Direction New-York pour Eva, cette journaliste française courant après l'article du siècle pour son magazine, économique et culturel de l'Afrique noire et du Maghreb : Jeune Afrique. Nous sommes en 1989, l'Amérique essaie de se sortir de cette image ségrégationniste. Pourtant, les émeutes éclatent encore dans les rues perpendiculaires de la Grosse Pomme. Eva a décroché une interview avec la grande Toni Morrison, auteur de Beloved, Home et L'oeil le plus bleu. Il faut absolument décrocher l'avis de grands écrivains au sujet des émeutes raciales qui sévissent encore et qui perturbent la ville.
Eva est aussi l'envoyée de la France pour être aux côtés de son oncle de Brooklyn, veuf seulement depuis quelques jours, son épouse ayant perdu la vie dans un accident domestique, jour de Shabbat.

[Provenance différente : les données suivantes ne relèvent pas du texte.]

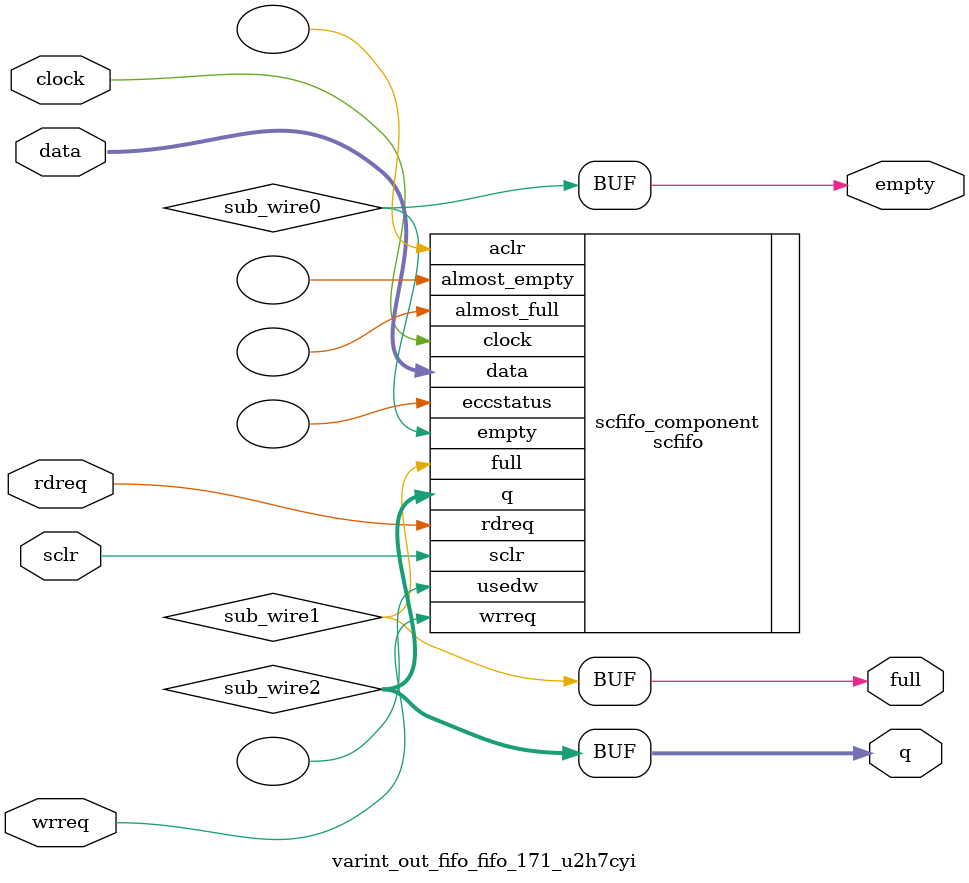
<source format=v>



`timescale 1 ps / 1 ps
// synopsys translate_on
module  varint_out_fifo_fifo_171_u2h7cyi  (
    clock,
    data,
    rdreq,
    sclr,
    wrreq,
    empty,
    full,
    q);

    input    clock;
    input  [7:0]  data;
    input    rdreq;
    input    sclr;
    input    wrreq;
    output   empty;
    output   full;
    output [7:0]  q;

    wire  sub_wire0;
    wire  sub_wire1;
    wire [7:0] sub_wire2;
    wire  empty = sub_wire0;
    wire  full = sub_wire1;
    wire [7:0] q = sub_wire2[7:0];

    scfifo  scfifo_component (
                .clock (clock),
                .data (data),
                .rdreq (rdreq),
                .sclr (sclr),
                .wrreq (wrreq),
                .empty (sub_wire0),
                .full (sub_wire1),
                .q (sub_wire2),
                .aclr (),
                .almost_empty (),
                .almost_full (),
                .eccstatus (),
                .usedw ());
    defparam
        scfifo_component.add_ram_output_register  = "ON",
        scfifo_component.enable_ecc  = "FALSE",
        scfifo_component.intended_device_family  = "Arria 10",
        scfifo_component.lpm_numwords  = 4096,
        scfifo_component.lpm_showahead  = "OFF",
        scfifo_component.lpm_type  = "scfifo",
        scfifo_component.lpm_width  = 8,
        scfifo_component.lpm_widthu  = 12,
        scfifo_component.overflow_checking  = "ON",
        scfifo_component.underflow_checking  = "ON",
        scfifo_component.use_eab  = "ON";


endmodule



</source>
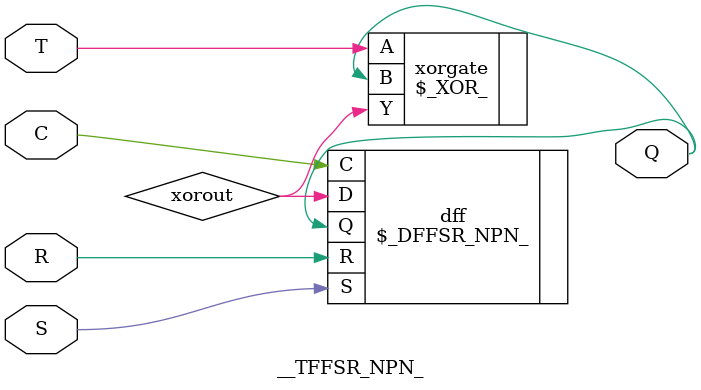
<source format=v>
module __TFFSR_NPN_ (C, S, R, T, Q);
	input C, S, R, T;
	output wire Q;
	wire xorout;
	$_XOR_ xorgate (
		.A(T),
		.B(Q),
		.Y(xorout),
	);
	$_DFFSR_NPN_ dff (
		.C(C),
		.D(xorout),
		.Q(Q),
		.S(S),
		.R(R),
	);
endmodule
</source>
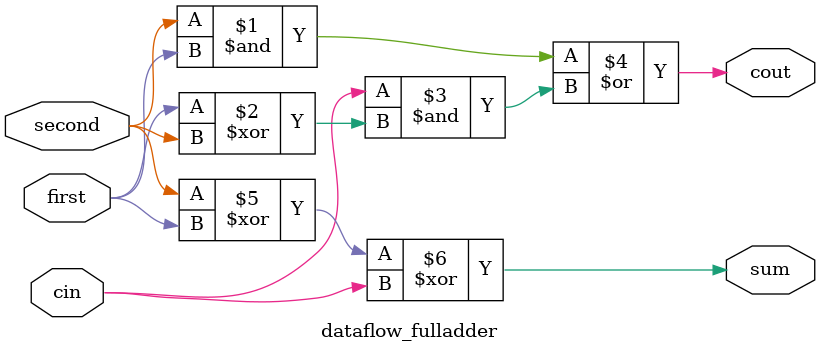
<source format=v>
module dataflow_fulladder(
    input first,
	 input second,
	 input cin,
	 output sum,
	 output cout);
	 
	 assign cout = (second & first) | cin & (first ^ second);
	 assign sum = second^first^cin;

endmodule

</source>
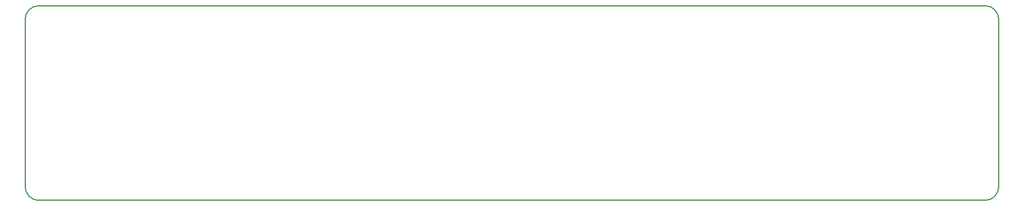
<source format=gko>
G04*
G04 #@! TF.GenerationSoftware,Altium Limited,Altium Designer,18.1.9 (240)*
G04*
G04 Layer_Color=16711935*
%FSAX25Y25*%
%MOIN*%
G70*
G01*
G75*
%ADD11C,0.00787*%
D11*
X0687332Y0272525D02*
G03*
X0695206Y0280399I0000000J0007874D01*
G01*
Y0375281D02*
G03*
X0687332Y0383155I-0007874J0000000D01*
G01*
X0151899D02*
G03*
X0144025Y0375281I0000000J-0007874D01*
G01*
Y0280399D02*
G03*
X0151899Y0272525I0007874J0000000D01*
G01*
X0687332D01*
X0695206Y0280399D02*
X0695206D01*
X0695206D02*
Y0375281D01*
X0695206D01*
X0151899Y0383155D02*
X0687332D01*
X0144025Y0375281D02*
X0144025D01*
Y0280399D02*
Y0375281D01*
X0144025Y0280399D02*
X0144025D01*
M02*

</source>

Marco est le frère de la maman d'Eva. Cette dernière vit à Paris, et a élevé sa fille seule.
New-York, née sur la terre de la liberté, semble enlisée dans ses tensions raciales, dans ses us et coutumes religieux et sa vie culturelle tellement étoffée, débordante d'énergie et de contrastes. Eva, partagée entre une famille qu'elle découvre bien ancrée dans la communauté juive respectant les traditions à la lettre, tombe amoureuse de cette ville flamboyante. Elle y rencontre Barry, un écrivain qui se cherche, au charme dévastateur et qui va lui faire explorer New York version romance endiablée en lui apprenant les différents points de vue de la ville tantôt religieux, tantôt culturels, tantôt politiques. C'est l'amour fou, et son auteur préféré du moment va insérer Eva dans ce milieu artistique haut de gamme.
Ce livre de Paula Jacques est décapant à l'image de New York. Il nous sort de nos lectures parfois mièvres, romancées à souhait. Les personnages de cette histoire sont remarquables : de la maman juive couvant sa fille par téléphone, du réceptionniste d'hôtel nommé Small Paul à la bienveillance hors norme, à ces nouveaux riches américains, puritains et conservateurs, et à ceux qui sont pour un grand coup de pied dans la fourmilière pour faire accepter leur couleur et leurs idées politiques.
J'ai aimé l'atmosphère, les échanges familiaux, la découverte de la ville, l'amour fou de ce couple adultère. Je me suis posé la question : pourquoi cet oncle ? Car la majorité de l'histoire tourne autour d'Eva. C'est certainement le prétexte, le lien familial. Mais grâce à cet oncle Marco et à cette famille juive, l'auteur Paula Jacques nous montre les limites de la dévotion religieuse dans cette nouvelle société américaine, les routes et destins bien tracés pour chacun des membres du clan. Ne pas déroger à la règle, ne pas décevoir. Jusqu'où et quand ?
Autre point intéressant de ce livre : la rencontre avec les plus grands et notamment Toni Morrison. Je n'ai pas encore lu Beloved, mais il trône dans ma bibliothèque. J'avais lu un jour qu'il faisait partie des livres à lire dans une vie. A vrai dire, la violence de ce livre me fait peur mais m'attire. A l'image de cette société américaine des années quatre-vingts, quatre-vingt dix. Le côté underground jazzy de la communauté noire est envoutant. D'incroyables rencontres avec Aretha Franklin, célèbre chanteuse et pianiste, Spike Lee, scénariste, ou Maya Angelou, romancière, poète, dramaturge, actrice et professeure d'université mais avant tout militante afro-américaine. Ils se soulèvent aussi après Martin Luther King. Barack Obama est arrivé au pouvoir depuis, pour être détrôné à nouveau par cette force conservatrice entraînant une nouvelle vague de révolte.
Via Eva, nous avons pu apprendre cette face de New York qui se révolte, qui cherche ses racines, qui bouscule les idées. Noirs, juifs, puritains, révoltés, tous souhaitent trouver leur compte dans cet eldorado si prometteur. Les années ont parlé. Toni Morrison, dans une interview pour France 24 en 2012, a reconnu la progression de la société. Mais le chemin reste long. Le capitalisme brut prédateur peut être dangereux selon elle, l'Amérique est tendue et plus terrifiante que jamais. On en sait encore quelque chose aujourd'hui.
Le fil conducteur amoureux, le beau mec américain, allège le sujet sociétal du livre, mais au fond, cette histoire d'amour que connaît Eva avec le beau Barry, n'est elle pas l'appât américain ? Eva s'offre une belle parenthèse avec beaucoup de promesses : the American Dream, qui peut tourner vite à la déception.